• [The task]
Repeat every record word for word and omit the images.

Page images and extracted text:
-------

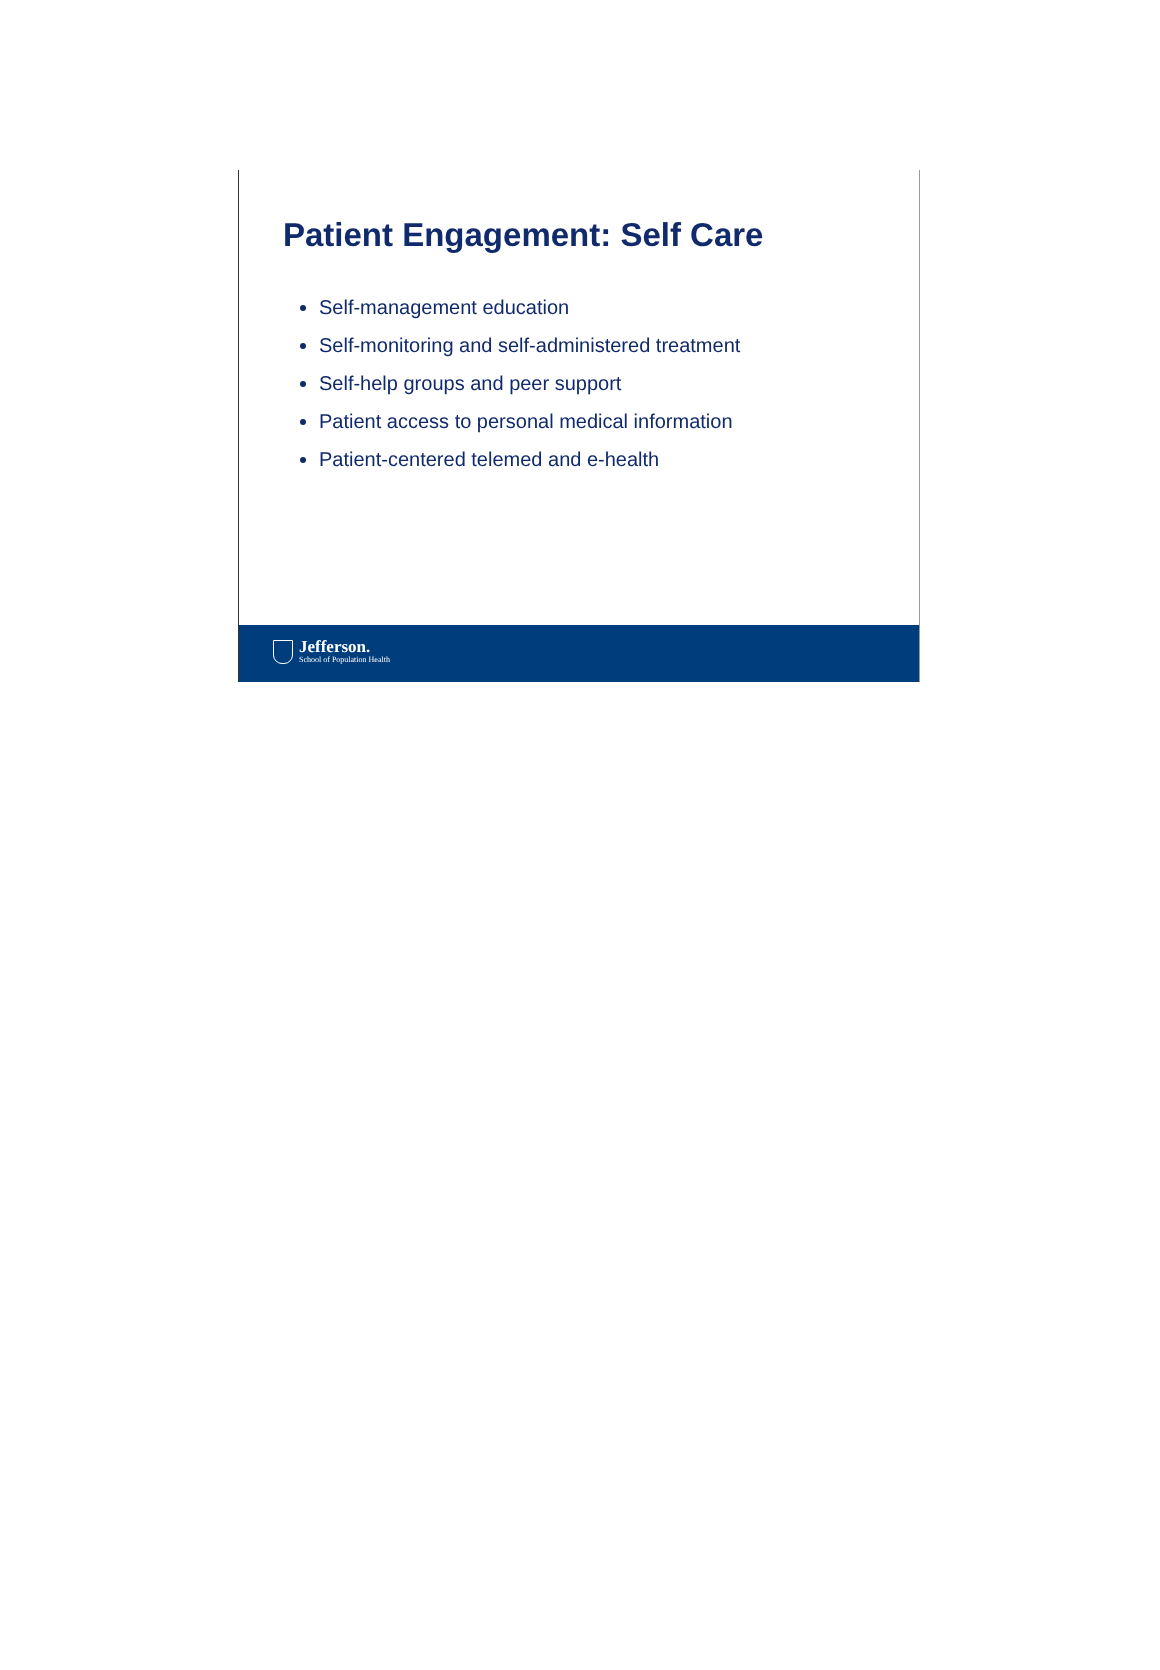Patient Engagement: Self Care
Self-management education
Self-monitoring and self-administered treatment
Self-help groups and peer support
Patient access to personal medical information
Patient-centered telemed and e-health
Jefferson.
School of Population Health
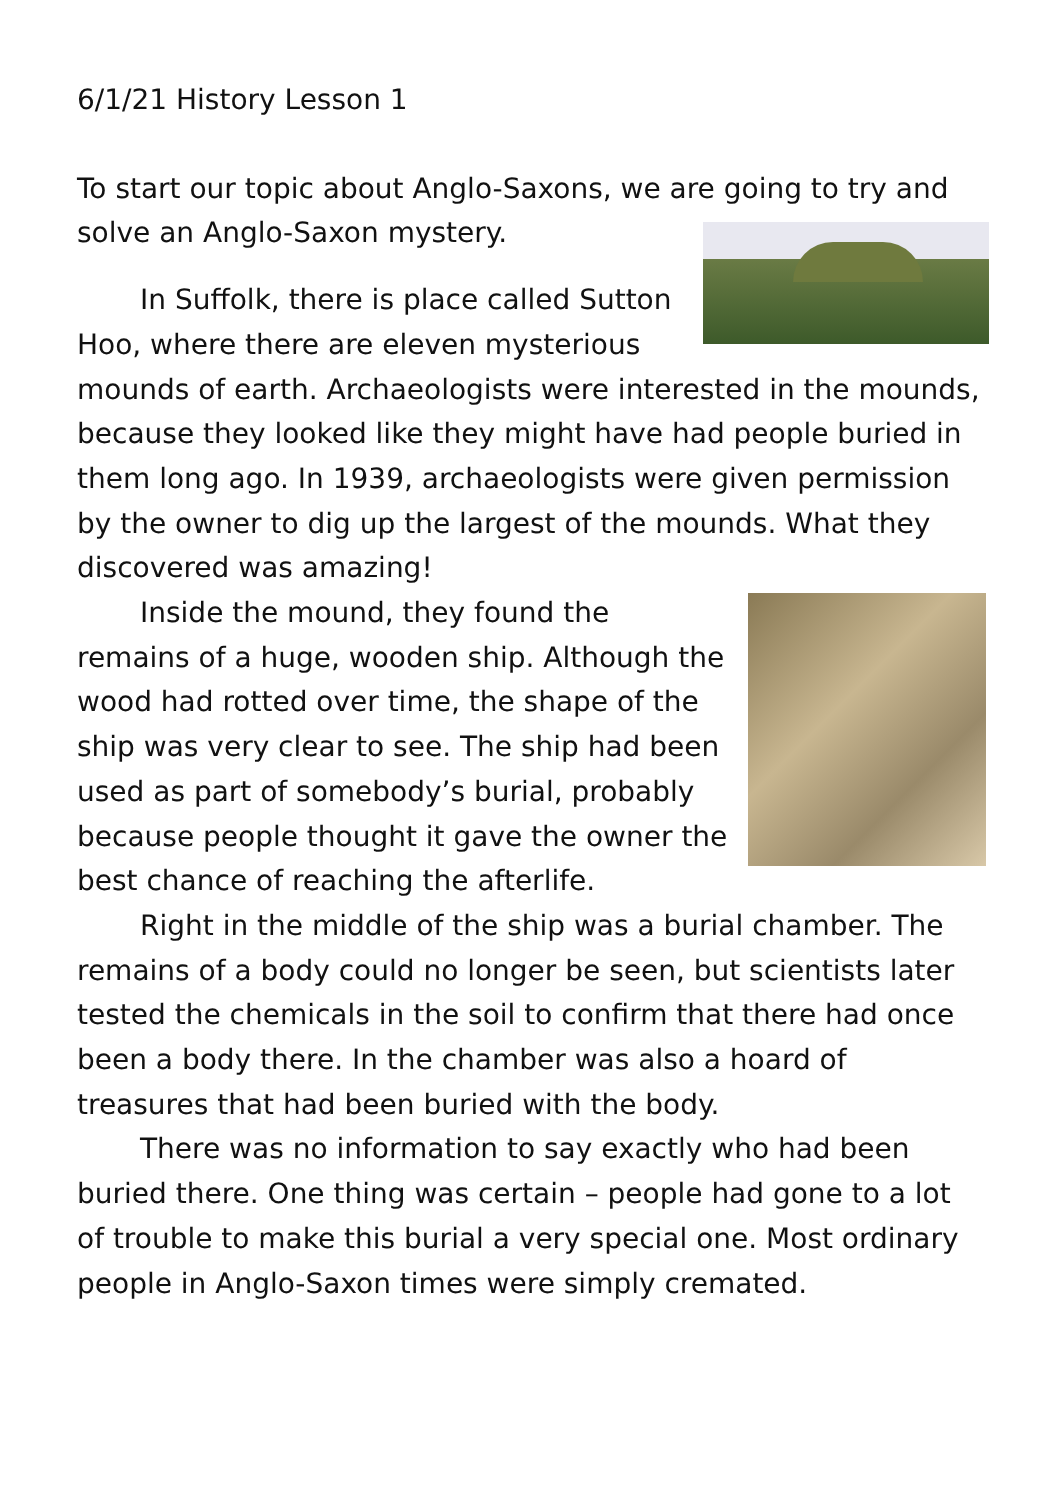6/1/21 History Lesson 1
To start our topic about Anglo-Saxons, we are going to try and solve an Anglo-Saxon mystery.
In Suffolk, there is place called Sutton Hoo, where there are eleven mysterious mounds of earth. Archaeologists were interested in the mounds, because they looked like they might have had people buried in them long ago. In 1939, archaeologists were given permission by the owner to dig up the largest of the mounds. What they discovered was amazing!
Inside the mound, they found the remains of a huge, wooden ship. Although the wood had rotted over time, the shape of the ship was very clear to see. The ship had been used as part of somebody’s burial, probably because people thought it gave the owner the best chance of reaching the afterlife.
Right in the middle of the ship was a burial chamber. The remains of a body could no longer be seen, but scientists later tested the chemicals in the soil to confirm that there had once been a body there. In the chamber was also a hoard of treasures that had been buried with the body.
There was no information to say exactly who had been buried there. One thing was certain – people had gone to a lot of trouble to make this burial a very special one. Most ordinary people in Anglo-Saxon times were simply cremated.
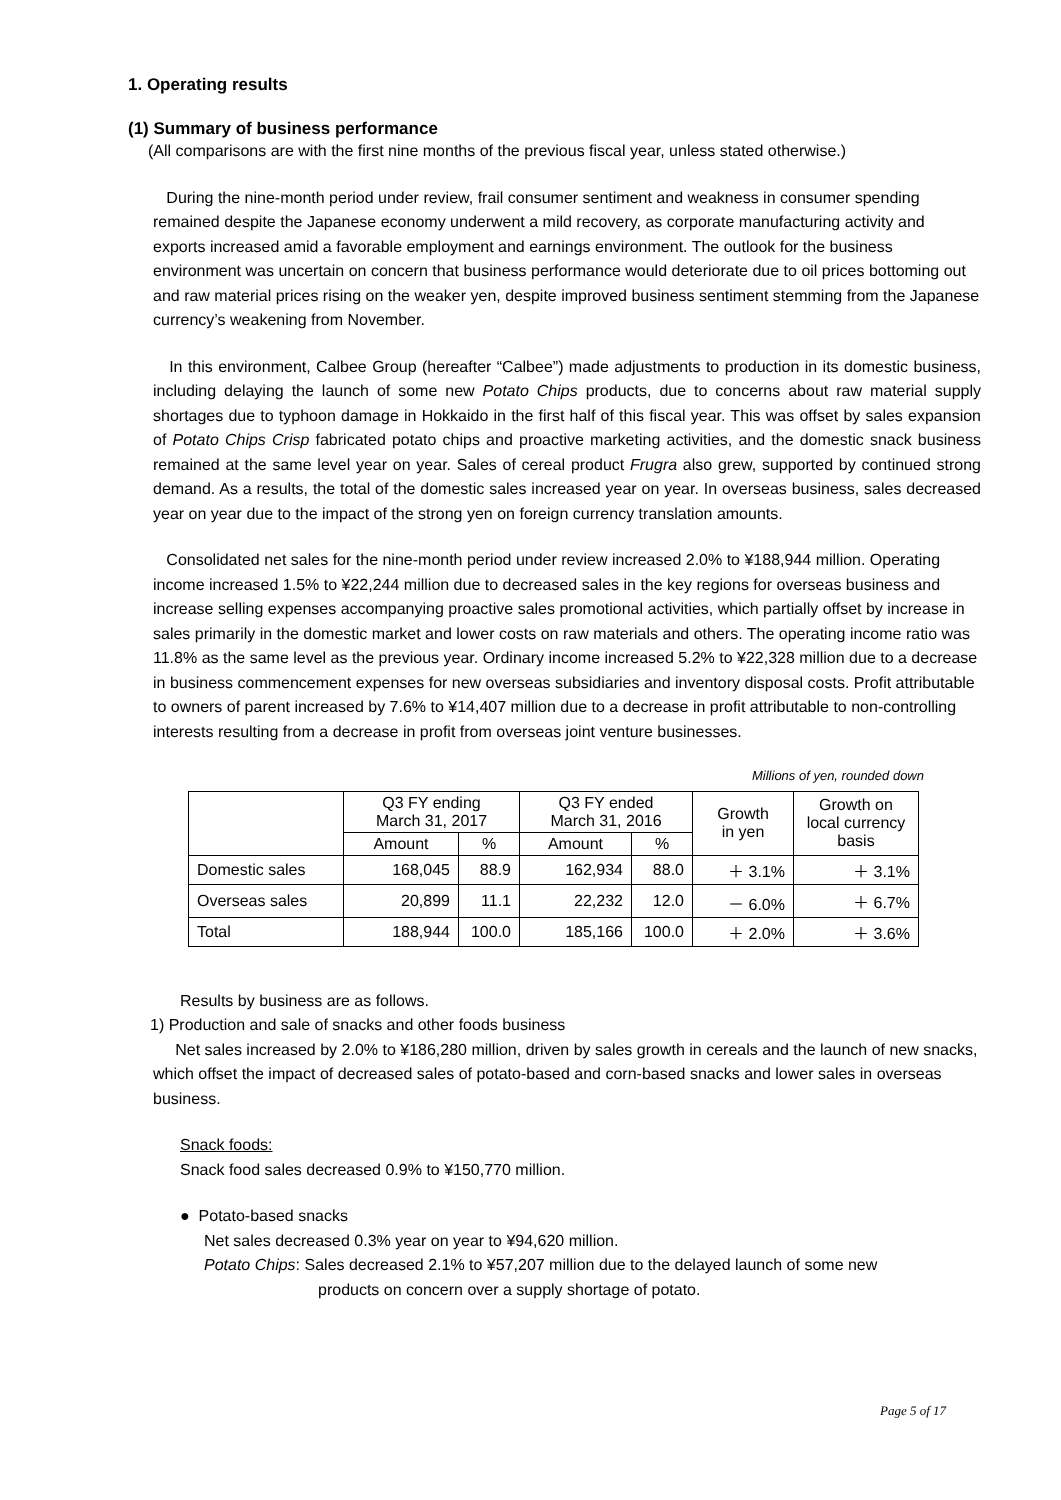1. Operating results
(1) Summary of business performance
(All comparisons are with the first nine months of the previous fiscal year, unless stated otherwise.)
During the nine-month period under review, frail consumer sentiment and weakness in consumer spending remained despite the Japanese economy underwent a mild recovery, as corporate manufacturing activity and exports increased amid a favorable employment and earnings environment. The outlook for the business environment was uncertain on concern that business performance would deteriorate due to oil prices bottoming out and raw material prices rising on the weaker yen, despite improved business sentiment stemming from the Japanese currency’s weakening from November.
In this environment, Calbee Group (hereafter “Calbee”) made adjustments to production in its domestic business, including delaying the launch of some new Potato Chips products, due to concerns about raw material supply shortages due to typhoon damage in Hokkaido in the first half of this fiscal year. This was offset by sales expansion of Potato Chips Crisp fabricated potato chips and proactive marketing activities, and the domestic snack business remained at the same level year on year. Sales of cereal product Frugra also grew, supported by continued strong demand. As a results, the total of the domestic sales increased year on year. In overseas business, sales decreased year on year due to the impact of the strong yen on foreign currency translation amounts.
Consolidated net sales for the nine-month period under review increased 2.0% to ¥188,944 million. Operating income increased 1.5% to ¥22,244 million due to decreased sales in the key regions for overseas business and increase selling expenses accompanying proactive sales promotional activities, which partially offset by increase in sales primarily in the domestic market and lower costs on raw materials and others. The operating income ratio was 11.8% as the same level as the previous year. Ordinary income increased 5.2% to ¥22,328 million due to a decrease in business commencement expenses for new overseas subsidiaries and inventory disposal costs. Profit attributable to owners of parent increased by 7.6% to ¥14,407 million due to a decrease in profit attributable to non-controlling interests resulting from a decrease in profit from overseas joint venture businesses.
Millions of yen, rounded down
| | Q3 FY ending March 31, 2017 | | Q3 FY ended March 31, 2016 | | Growth in yen | Growth on local currency basis |
| --- | --- | --- | --- | --- | --- | --- |
| | Amount | % | Amount | % | | |
| Domestic sales | 168,045 | 88.9 | 162,934 | 88.0 | ＋ 3.1% | ＋ 3.1% |
| Overseas sales | 20,899 | 11.1 | 22,232 | 12.0 | － 6.0% | ＋ 6.7% |
| Total | 188,944 | 100.0 | 185,166 | 100.0 | ＋ 2.0% | ＋ 3.6% |
Results by business are as follows.
1) Production and sale of snacks and other foods business
Net sales increased by 2.0% to ¥186,280 million, driven by sales growth in cereals and the launch of new snacks, which offset the impact of decreased sales of potato-based and corn-based snacks and lower sales in overseas business.
Snack foods:
Snack food sales decreased 0.9% to ¥150,770 million.
● Potato-based snacks
Net sales decreased 0.3% year on year to ¥94,620 million.
Potato Chips: Sales decreased 2.1% to ¥57,207 million due to the delayed launch of some new
products on concern over a supply shortage of potato.
Page 5 of 17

-------

• [Answer section]
Patient Engagement: Self Care
Self-management education
Self-monitoring and self-administered treatment
Self-help groups and peer support
Patient access to personal medical information
Patient-centered telemed and e-health
Jefferson.
School of Population Health
6/1/21 History Lesson 1
To start our topic about Anglo-Saxons, we are going to try and solve an Anglo-Saxon mystery.
In Suffolk, there is place called Sutton Hoo, where there are eleven mysterious mounds of earth. Archaeologists were interested in the mounds, because they looked like they might have had people buried in them long ago. In 1939, archaeologists were given permission by the owner to dig up the largest of the mounds. What they discovered was amazing!
Inside the mound, they found the remains of a huge, wooden ship. Although the wood had rotted over time, the shape of the ship was very clear to see. The ship had been used as part of somebody’s burial, probably because people thought it gave the owner the best chance of reaching the afterlife.
Right in the middle of the ship was a burial chamber. The remains of a body could no longer be seen, but scientists later tested the chemicals in the soil to confirm that there had once been a body there. In the chamber was also a hoard of treasures that had been buried with the body.
There was no information to say exactly who had been buried there. One thing was certain – people had gone to a lot of trouble to make this burial a very special one. Most ordinary people in Anglo-Saxon times were simply cremated.
1. Operating results
(1) Summary of business performance
(All comparisons are with the first nine months of the previous fiscal year, unless stated otherwise.)
During the nine-month period under review, frail consumer sentiment and weakness in consumer spending remained despite the Japanese economy underwent a mild recovery, as corporate manufacturing activity and exports increased amid a favorable employment and earnings environment. The outlook for the business environment was uncertain on concern that business performance would deteriorate due to oil prices bottoming out and raw material prices rising on the weaker yen, despite improved business sentiment stemming from the Japanese currency’s weakening from November.
In this environment, Calbee Group (hereafter “Calbee”) made adjustments to production in its domestic business, including delaying the launch of some new Potato Chips products, due to concerns about raw material supply shortages due to typhoon damage in Hokkaido in the first half of this fiscal year. This was offset by sales expansion of Potato Chips Crisp fabricated potato chips and proactive marketing activities, and the domestic snack business remained at the same level year on year. Sales of cereal product Frugra also grew, supported by continued strong demand. As a results, the total of the domestic sales increased year on year. In overseas business, sales decreased year on year due to the impact of the strong yen on foreign currency translation amounts.
Consolidated net sales for the nine-month period under review increased 2.0% to ¥188,944 million. Operating income increased 1.5% to ¥22,244 million due to decreased sales in the key regions for overseas business and increase selling expenses accompanying proactive sales promotional activities, which partially offset by increase in sales primarily in the domestic market and lower costs on raw materials and others. The operating income ratio was 11.8% as the same level as the previous year. Ordinary income increased 5.2% to ¥22,328 million due to a decrease in business commencement expenses for new overseas subsidiaries and inventory disposal costs. Profit attributable to owners of parent increased by 7.6% to ¥14,407 million due to a decrease in profit attributable to non-controlling interests resulting from a decrease in profit from overseas joint venture businesses.
Millions of yen, rounded down
| | Q3 FY ending March 31, 2017 | | Q3 FY ended March 31, 2016 | | Growth in yen | Growth on local currency basis |
| --- | --- | --- | --- | --- | --- | --- |
| | Amount | % | Amount | % | | |
| Domestic sales | 168,045 | 88.9 | 162,934 | 88.0 | ＋ 3.1% | ＋ 3.1% |
| Overseas sales | 20,899 | 11.1 | 22,232 | 12.0 | － 6.0% | ＋ 6.7% |
| Total | 188,944 | 100.0 | 185,166 | 100.0 | ＋ 2.0% | ＋ 3.6% |
Results by business are as follows.
1) Production and sale of snacks and other foods business
Net sales increased by 2.0% to ¥186,280 million, driven by sales growth in cereals and the launch of new snacks, which offset the impact of decreased sales of potato-based and corn-based snacks and lower sales in overseas business.
Snack foods:
Snack food sales decreased 0.9% to ¥150,770 million.
● Potato-based snacks
Net sales decreased 0.3% year on year to ¥94,620 million.
Potato Chips: Sales decreased 2.1% to ¥57,207 million due to the delayed launch of some new
products on concern over a supply shortage of potato.
Page 5 of 17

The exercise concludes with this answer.